The "pro" cases outweigh the "cons" 81% to 19%.

The cases’ subjects ranged from fossil fuel infrastructure to land and wildlife issues, though the volume of cases in each area isn’t necessarily a read on whether they had a greater impact on policy over others.

Transportation and power plant emissions, for example, made up a smaller category but could represent a more substantial impact on policy.

In 2017 and 2018, challengers filed 12 cases challenging Trump administration efforts to delay or roll back climate protections. Five of those resulted in a ruling against Trump, and five pressured the government to end the delay in question and were then dismissed or allowed to lapse. The rest are pending.

The courts have also halted some of the Trump administration’s efforts to increase fossil fuel development without adequate environmental review.

Courts ordered additional analysis, for example, after the Interior Department lifted an Obama-era moratorium on coal leasing on public lands and when the State Department issued a key permit for the Keystone XL pipeline.

The report says those decisions "uphold precedent that the Trump Administration cannot shirk statutory obligations" when making policy changes or conducting environmental reviews for fossil fuel development.

Meanwhile, cases promoting transparency and enforcing climate protections increased in 2018 — at least in part, the report says, in response "to underlying opportunities to challenge current and previous administration policies."

Many of those transparency cases brought to light corruption and unethical behavior on the part of government officials, the report says.
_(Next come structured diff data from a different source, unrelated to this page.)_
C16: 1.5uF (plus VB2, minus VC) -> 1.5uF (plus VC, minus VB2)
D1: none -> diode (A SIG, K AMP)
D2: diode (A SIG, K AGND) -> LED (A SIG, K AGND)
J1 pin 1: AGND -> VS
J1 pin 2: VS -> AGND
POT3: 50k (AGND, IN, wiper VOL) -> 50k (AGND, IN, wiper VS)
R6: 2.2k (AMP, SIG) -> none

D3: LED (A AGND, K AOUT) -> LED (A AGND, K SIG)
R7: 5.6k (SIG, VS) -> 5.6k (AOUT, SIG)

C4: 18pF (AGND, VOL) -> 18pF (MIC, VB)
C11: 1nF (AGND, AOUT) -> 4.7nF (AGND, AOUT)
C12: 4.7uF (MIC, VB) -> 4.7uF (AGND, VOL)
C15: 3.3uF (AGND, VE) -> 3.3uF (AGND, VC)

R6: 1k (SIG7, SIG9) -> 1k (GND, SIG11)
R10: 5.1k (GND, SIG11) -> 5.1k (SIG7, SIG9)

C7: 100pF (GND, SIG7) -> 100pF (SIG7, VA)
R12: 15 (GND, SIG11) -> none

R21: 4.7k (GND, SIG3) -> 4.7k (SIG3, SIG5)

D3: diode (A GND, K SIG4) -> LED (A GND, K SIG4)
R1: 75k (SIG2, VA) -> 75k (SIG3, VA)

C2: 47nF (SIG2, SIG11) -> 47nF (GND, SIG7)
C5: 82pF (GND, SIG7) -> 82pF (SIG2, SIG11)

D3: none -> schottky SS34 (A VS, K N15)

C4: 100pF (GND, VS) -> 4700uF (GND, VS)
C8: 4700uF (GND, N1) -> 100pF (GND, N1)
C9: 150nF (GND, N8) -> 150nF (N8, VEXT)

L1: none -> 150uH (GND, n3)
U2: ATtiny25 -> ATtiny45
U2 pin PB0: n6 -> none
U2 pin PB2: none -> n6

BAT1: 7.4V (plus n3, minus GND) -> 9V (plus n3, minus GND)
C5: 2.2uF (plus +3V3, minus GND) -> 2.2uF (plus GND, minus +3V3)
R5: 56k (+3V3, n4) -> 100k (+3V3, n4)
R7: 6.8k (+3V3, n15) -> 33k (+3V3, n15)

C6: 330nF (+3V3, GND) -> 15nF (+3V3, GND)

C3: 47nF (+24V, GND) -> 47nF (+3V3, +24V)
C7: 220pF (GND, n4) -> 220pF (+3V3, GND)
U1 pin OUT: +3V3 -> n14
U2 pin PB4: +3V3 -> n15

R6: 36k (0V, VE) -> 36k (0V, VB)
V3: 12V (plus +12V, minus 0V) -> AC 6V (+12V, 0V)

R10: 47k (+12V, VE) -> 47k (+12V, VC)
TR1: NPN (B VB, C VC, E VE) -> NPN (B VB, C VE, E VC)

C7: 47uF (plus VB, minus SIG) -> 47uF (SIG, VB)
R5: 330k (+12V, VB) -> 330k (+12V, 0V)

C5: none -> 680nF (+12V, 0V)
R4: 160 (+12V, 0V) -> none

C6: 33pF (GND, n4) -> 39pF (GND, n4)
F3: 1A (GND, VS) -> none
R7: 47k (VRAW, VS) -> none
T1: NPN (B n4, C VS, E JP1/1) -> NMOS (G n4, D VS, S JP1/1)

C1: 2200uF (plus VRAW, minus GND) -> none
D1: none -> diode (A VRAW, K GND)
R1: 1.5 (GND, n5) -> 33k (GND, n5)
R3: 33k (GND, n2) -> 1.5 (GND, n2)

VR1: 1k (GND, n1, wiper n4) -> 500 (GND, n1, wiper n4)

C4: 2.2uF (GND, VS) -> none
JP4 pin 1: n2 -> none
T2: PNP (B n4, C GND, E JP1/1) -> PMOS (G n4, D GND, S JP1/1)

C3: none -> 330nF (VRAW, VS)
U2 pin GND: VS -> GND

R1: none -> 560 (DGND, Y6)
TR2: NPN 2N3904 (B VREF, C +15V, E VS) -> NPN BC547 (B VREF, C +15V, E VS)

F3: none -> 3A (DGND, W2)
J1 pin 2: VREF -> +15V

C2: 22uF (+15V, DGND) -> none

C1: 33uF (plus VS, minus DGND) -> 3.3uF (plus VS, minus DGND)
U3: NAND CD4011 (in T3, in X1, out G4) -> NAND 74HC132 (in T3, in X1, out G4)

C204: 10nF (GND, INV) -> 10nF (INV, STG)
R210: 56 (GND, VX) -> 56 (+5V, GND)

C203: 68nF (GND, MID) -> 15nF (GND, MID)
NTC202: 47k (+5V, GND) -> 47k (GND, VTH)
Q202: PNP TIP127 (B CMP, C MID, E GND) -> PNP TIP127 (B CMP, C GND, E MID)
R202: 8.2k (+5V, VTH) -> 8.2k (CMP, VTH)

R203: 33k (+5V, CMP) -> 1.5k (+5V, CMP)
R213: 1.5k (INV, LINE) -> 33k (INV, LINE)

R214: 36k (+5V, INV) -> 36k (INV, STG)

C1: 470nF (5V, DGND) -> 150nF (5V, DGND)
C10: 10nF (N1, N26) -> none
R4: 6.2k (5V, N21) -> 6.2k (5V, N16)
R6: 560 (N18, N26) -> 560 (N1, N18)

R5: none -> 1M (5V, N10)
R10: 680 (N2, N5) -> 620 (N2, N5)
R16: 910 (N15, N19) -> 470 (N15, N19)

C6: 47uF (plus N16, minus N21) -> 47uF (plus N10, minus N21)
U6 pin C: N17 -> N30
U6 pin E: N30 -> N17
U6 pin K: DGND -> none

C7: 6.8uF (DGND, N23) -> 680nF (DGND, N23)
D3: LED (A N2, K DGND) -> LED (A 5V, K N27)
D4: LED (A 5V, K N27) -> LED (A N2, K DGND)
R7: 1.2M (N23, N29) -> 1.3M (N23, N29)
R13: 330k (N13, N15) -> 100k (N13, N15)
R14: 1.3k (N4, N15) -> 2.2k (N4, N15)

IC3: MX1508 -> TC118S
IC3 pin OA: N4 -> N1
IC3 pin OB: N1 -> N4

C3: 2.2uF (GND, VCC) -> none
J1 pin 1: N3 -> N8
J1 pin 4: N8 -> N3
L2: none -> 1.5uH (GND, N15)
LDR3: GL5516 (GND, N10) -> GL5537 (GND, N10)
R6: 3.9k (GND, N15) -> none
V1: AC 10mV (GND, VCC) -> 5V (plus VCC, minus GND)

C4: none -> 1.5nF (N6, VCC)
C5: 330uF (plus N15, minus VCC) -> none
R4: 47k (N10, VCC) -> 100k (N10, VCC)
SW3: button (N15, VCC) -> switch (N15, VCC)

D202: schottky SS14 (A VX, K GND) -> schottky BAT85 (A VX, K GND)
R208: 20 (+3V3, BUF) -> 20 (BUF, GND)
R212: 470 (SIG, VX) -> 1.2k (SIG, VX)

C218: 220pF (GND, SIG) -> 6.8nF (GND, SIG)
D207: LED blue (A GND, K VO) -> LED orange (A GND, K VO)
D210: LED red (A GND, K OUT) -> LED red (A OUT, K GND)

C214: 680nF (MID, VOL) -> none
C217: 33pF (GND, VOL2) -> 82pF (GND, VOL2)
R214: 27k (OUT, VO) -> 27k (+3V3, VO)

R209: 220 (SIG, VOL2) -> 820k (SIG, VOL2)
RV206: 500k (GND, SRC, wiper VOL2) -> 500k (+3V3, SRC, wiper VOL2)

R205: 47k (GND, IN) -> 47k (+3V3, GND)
In one such case brought by the Sierra Club, Freedom of Information Act requests unearthed "24,000 pages of EPA emails and call logs that it reported to reveal a ‘culture of corruption’ in Pruitt’s EPA."

"Direct defense" cases, with parties seeking to defend climate-protective policies, made up about 8% of climate litigation for 2018, the report found.

But according to the report, that number is "indicative of the broader suite of opportunities to challenge the Trump Administration’s climate policy — or lack thereof."

Nongovernmental organizations were most frequently the plaintiffs or petitioners in the "pro" cases, at 77%, frequently challenging EPA and the Interior Department.

Industry actors brought 16% of total cases but made up the vast majority of the "con" category — those seeking to weaken climate protections — at 70%.

The report concludes that attempts to undermine climate regulation remain "constrained by the court through vigilant litigation."

"As climate change cases develop, the courts will continue to be an important arena for enforcing administrative, statutory, and other legal obligations," the Sabin Center said in a statement about the report.